Far too many Ontarians are languishing in hospital beds when they could be discharged and better cared for elsewhere. One significant cause of hospital overcrowding is a lack of access to home care, long-term care and palliative care. For example, a patient with dementia requiring supportive care provided by a long-term care home ends up living in a hospital due to a lack of available resources in the most appropriate setting. This bottleneck of patients, referred to as alternate-level-of-care, has existed in Ontario for many years, with its root causes remaining unresolved. The pandemic made a bad situation even worse and now the consequences of inaction are more urgent than ever. We urge the government to:

  1. Appropriately fund home care and home-care providers
  2. Explore and expand programs that provide hospital-level care in patients’ homes
  3. Embed care co-ordinators and home care within primary care and Ontario Health Teams
  4. Provide long-term care homes with equipment to prevent unnecessary hospital transfers
  5. Ensure all Ontarians have access to palliative care when they need it

Hospital care is important when necessary, but up to 20 per cent of acute care beds are occupied by patients who should be in another level of care or at home with support.

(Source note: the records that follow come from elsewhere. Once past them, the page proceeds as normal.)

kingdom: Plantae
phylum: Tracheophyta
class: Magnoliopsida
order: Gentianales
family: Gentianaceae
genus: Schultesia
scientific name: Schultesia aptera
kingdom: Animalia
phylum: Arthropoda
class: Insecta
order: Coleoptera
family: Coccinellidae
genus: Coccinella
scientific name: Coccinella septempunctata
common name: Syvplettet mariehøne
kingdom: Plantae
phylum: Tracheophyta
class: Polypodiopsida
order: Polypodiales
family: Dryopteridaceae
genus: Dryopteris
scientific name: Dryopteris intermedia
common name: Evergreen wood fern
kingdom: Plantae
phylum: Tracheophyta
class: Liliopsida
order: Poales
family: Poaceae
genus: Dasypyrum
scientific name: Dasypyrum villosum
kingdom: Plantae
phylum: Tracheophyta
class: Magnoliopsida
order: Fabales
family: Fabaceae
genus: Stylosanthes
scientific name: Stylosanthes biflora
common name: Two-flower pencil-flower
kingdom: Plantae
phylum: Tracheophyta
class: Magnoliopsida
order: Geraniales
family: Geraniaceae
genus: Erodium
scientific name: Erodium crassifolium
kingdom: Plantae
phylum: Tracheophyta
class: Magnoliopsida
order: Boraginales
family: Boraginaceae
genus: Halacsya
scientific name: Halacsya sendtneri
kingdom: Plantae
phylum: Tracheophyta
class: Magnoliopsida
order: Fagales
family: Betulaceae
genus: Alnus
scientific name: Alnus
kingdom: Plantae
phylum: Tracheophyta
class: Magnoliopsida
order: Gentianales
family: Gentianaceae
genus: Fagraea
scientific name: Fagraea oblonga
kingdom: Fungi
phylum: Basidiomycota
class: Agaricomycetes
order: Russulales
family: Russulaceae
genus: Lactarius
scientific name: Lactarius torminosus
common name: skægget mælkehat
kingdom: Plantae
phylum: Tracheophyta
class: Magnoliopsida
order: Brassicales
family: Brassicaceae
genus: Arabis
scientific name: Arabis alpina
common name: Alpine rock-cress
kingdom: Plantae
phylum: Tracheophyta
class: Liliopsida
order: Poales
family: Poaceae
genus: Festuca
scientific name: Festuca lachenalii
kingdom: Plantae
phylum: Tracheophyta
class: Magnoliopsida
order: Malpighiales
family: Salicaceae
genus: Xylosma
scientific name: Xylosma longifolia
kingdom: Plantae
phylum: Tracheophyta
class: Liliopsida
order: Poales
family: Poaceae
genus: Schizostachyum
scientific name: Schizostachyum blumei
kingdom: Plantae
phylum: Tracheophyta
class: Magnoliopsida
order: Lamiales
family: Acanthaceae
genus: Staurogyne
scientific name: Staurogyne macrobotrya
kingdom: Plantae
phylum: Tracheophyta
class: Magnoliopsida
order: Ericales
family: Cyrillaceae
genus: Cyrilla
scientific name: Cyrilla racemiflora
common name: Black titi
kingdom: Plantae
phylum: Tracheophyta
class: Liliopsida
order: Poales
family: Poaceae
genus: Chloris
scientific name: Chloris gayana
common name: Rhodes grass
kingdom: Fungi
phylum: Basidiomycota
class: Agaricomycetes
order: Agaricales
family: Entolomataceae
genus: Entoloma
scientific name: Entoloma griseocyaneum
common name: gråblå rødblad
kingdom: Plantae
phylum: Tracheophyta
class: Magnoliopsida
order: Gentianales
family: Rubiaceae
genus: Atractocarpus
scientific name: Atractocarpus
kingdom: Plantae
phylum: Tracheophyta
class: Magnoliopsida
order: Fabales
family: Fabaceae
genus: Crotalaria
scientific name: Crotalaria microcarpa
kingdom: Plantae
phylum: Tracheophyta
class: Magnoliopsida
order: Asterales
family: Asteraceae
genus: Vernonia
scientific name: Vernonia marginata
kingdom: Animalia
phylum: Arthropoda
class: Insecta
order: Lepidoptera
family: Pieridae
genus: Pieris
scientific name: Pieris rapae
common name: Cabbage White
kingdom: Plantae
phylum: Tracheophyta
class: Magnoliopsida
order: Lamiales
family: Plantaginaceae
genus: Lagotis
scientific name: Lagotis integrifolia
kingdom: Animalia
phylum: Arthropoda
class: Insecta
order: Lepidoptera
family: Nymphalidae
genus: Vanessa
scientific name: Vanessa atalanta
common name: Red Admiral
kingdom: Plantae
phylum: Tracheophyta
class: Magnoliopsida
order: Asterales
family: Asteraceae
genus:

The above initiatives are directed at ensuring patients are receiving the most appropriate care in the best setting to optimize their outcomes and overall use of the health-care system.

As the representative of Ontario’s doctors, we understand there are issues at multiple levels in the health-care system and we are committed to addressing them in partnership with the government. However, the solutions previously outlined address urgent concerns. We believe that tangible action on these solutions will send a strong and confident message to the people Ontario, its doctors and others in the health-care workforce that this government is committed to building a better system.